How much CO2 do trees absorb in their lifetime?

Strictly speaking, trees do not store CO2, they store carbon. During photosynthesis, trees absorb CO2 from the atmosphere. They convert this CO2 into oxygen and carbon. Then they use the carbon to grow and store it in their wood mass.

By measuring how much carbon is stored in the wood, we know how much CO2 a tree has absorbed. We look at a period of 80 years to compare the carbon uptake of different tree species.

An 80-year-old tree’s carbon absorption:

Tree species CO2 absorption per tree in 80 years
Oak 1509.59 kg CO2
Beech 1270.87 kg CO2
Spruce 1610.10 kg CO2
Fir 1657.24 kg CO2
Douglas fir 3717.04 kg CO2
Pine 1150.96 kg CO2
Larch 2872.63 kg CO2

The data used for this calculation can be found in the Greenhouse gas inventory 2017, the most up-to-date data on carbon storage in trees.

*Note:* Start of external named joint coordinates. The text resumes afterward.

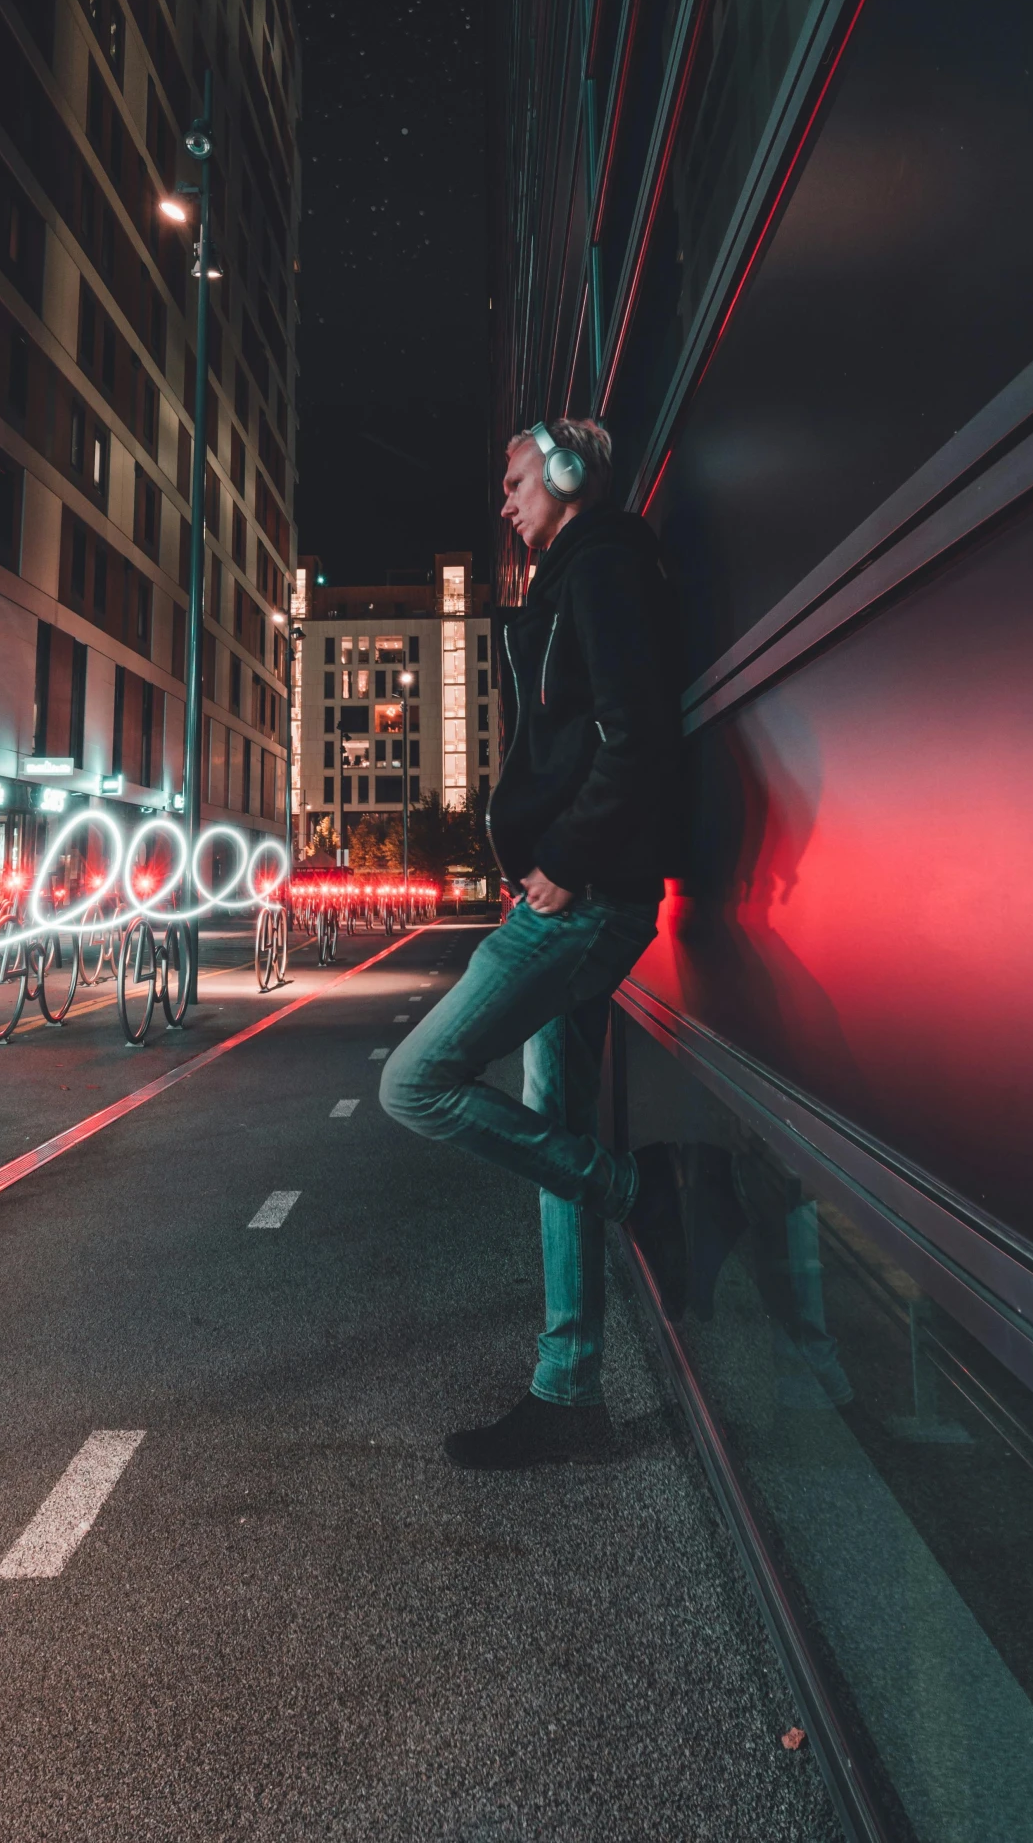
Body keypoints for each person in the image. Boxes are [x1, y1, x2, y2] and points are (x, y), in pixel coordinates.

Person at [379, 417, 688, 1469]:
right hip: (566, 891)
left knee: (414, 1084)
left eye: (515, 480)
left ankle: (642, 1191)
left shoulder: (600, 569)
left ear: (563, 477)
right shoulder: (570, 579)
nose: (504, 501)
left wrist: (564, 855)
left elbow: (637, 732)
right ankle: (569, 1395)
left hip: (579, 901)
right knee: (549, 1124)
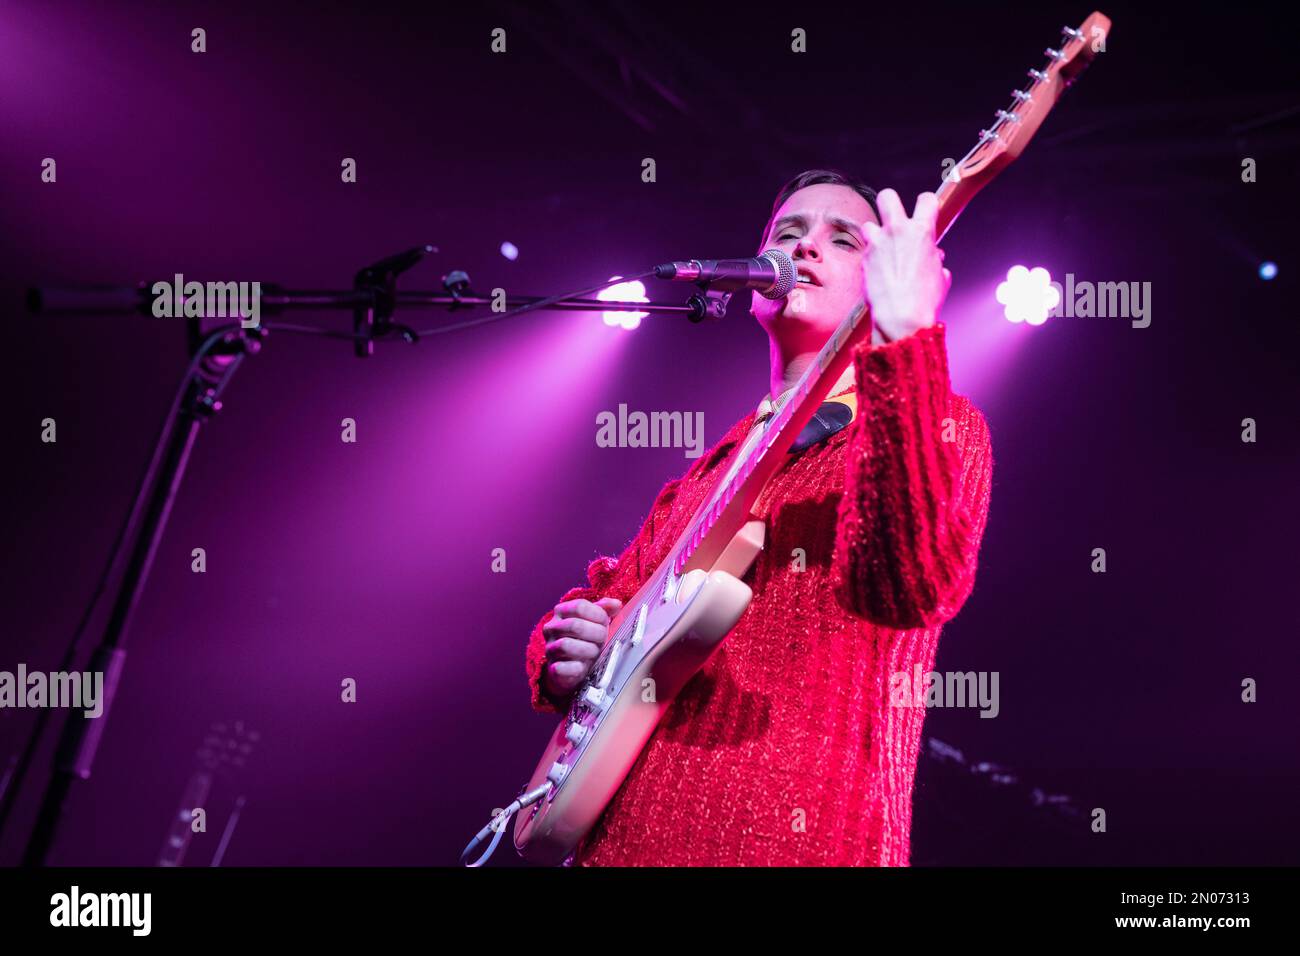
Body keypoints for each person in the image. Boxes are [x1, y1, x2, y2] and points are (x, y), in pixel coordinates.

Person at [523, 168, 994, 865]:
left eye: (843, 240)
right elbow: (607, 599)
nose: (804, 249)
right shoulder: (711, 471)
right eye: (788, 234)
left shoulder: (937, 420)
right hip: (623, 845)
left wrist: (905, 343)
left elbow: (909, 586)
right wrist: (567, 650)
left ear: (885, 278)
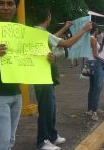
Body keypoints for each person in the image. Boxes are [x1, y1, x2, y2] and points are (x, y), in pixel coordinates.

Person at [0, 0, 53, 150]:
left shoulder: (21, 31)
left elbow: (33, 57)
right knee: (1, 144)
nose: (6, 7)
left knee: (8, 142)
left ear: (16, 7)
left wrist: (47, 59)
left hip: (16, 93)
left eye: (10, 4)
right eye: (1, 4)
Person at [32, 8, 92, 150]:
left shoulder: (36, 32)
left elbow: (52, 38)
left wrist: (65, 27)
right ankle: (42, 141)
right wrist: (83, 30)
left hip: (42, 75)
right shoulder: (41, 33)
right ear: (49, 17)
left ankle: (52, 136)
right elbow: (67, 43)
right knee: (46, 109)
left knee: (50, 108)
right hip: (43, 76)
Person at [85, 22, 99, 116]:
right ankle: (93, 109)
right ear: (96, 30)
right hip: (94, 63)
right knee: (95, 87)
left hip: (88, 63)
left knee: (92, 87)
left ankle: (91, 108)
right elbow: (95, 54)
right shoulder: (93, 39)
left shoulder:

Why don’t we just plant conifers if they store more CO2?

Conifers sequester a lot of CO2. However, monocultural coniferous forests provide a much poorer habitat for animals and plants than near-natural mixed forests.

The function of mixed forests goes far beyond that of a CO2 reservoir. Though at first glance coniferous forests appear to be the better choice to compensate for CO2 emissions, mixed tree systems as a whole are able to absorb more CO2.

This has to do with the quality of the soil. In a mixed forest, soil quality is better than in a coniferous forest. When needles fall, they decompose less quickly. As a result, the soil becomes increasingly acidic. This leads to fewer microorganisms. Foliage, on the other hand, makes the forest soil alkaline. This increases soil activity and more CO2 can be stored in the forest soil.

Mixed forests also offer the added value of biological diversity. By planting mixed forests at ForTomorrow, we promote species conservation. Flora and fauna are better coordinated. Biodiversity increases.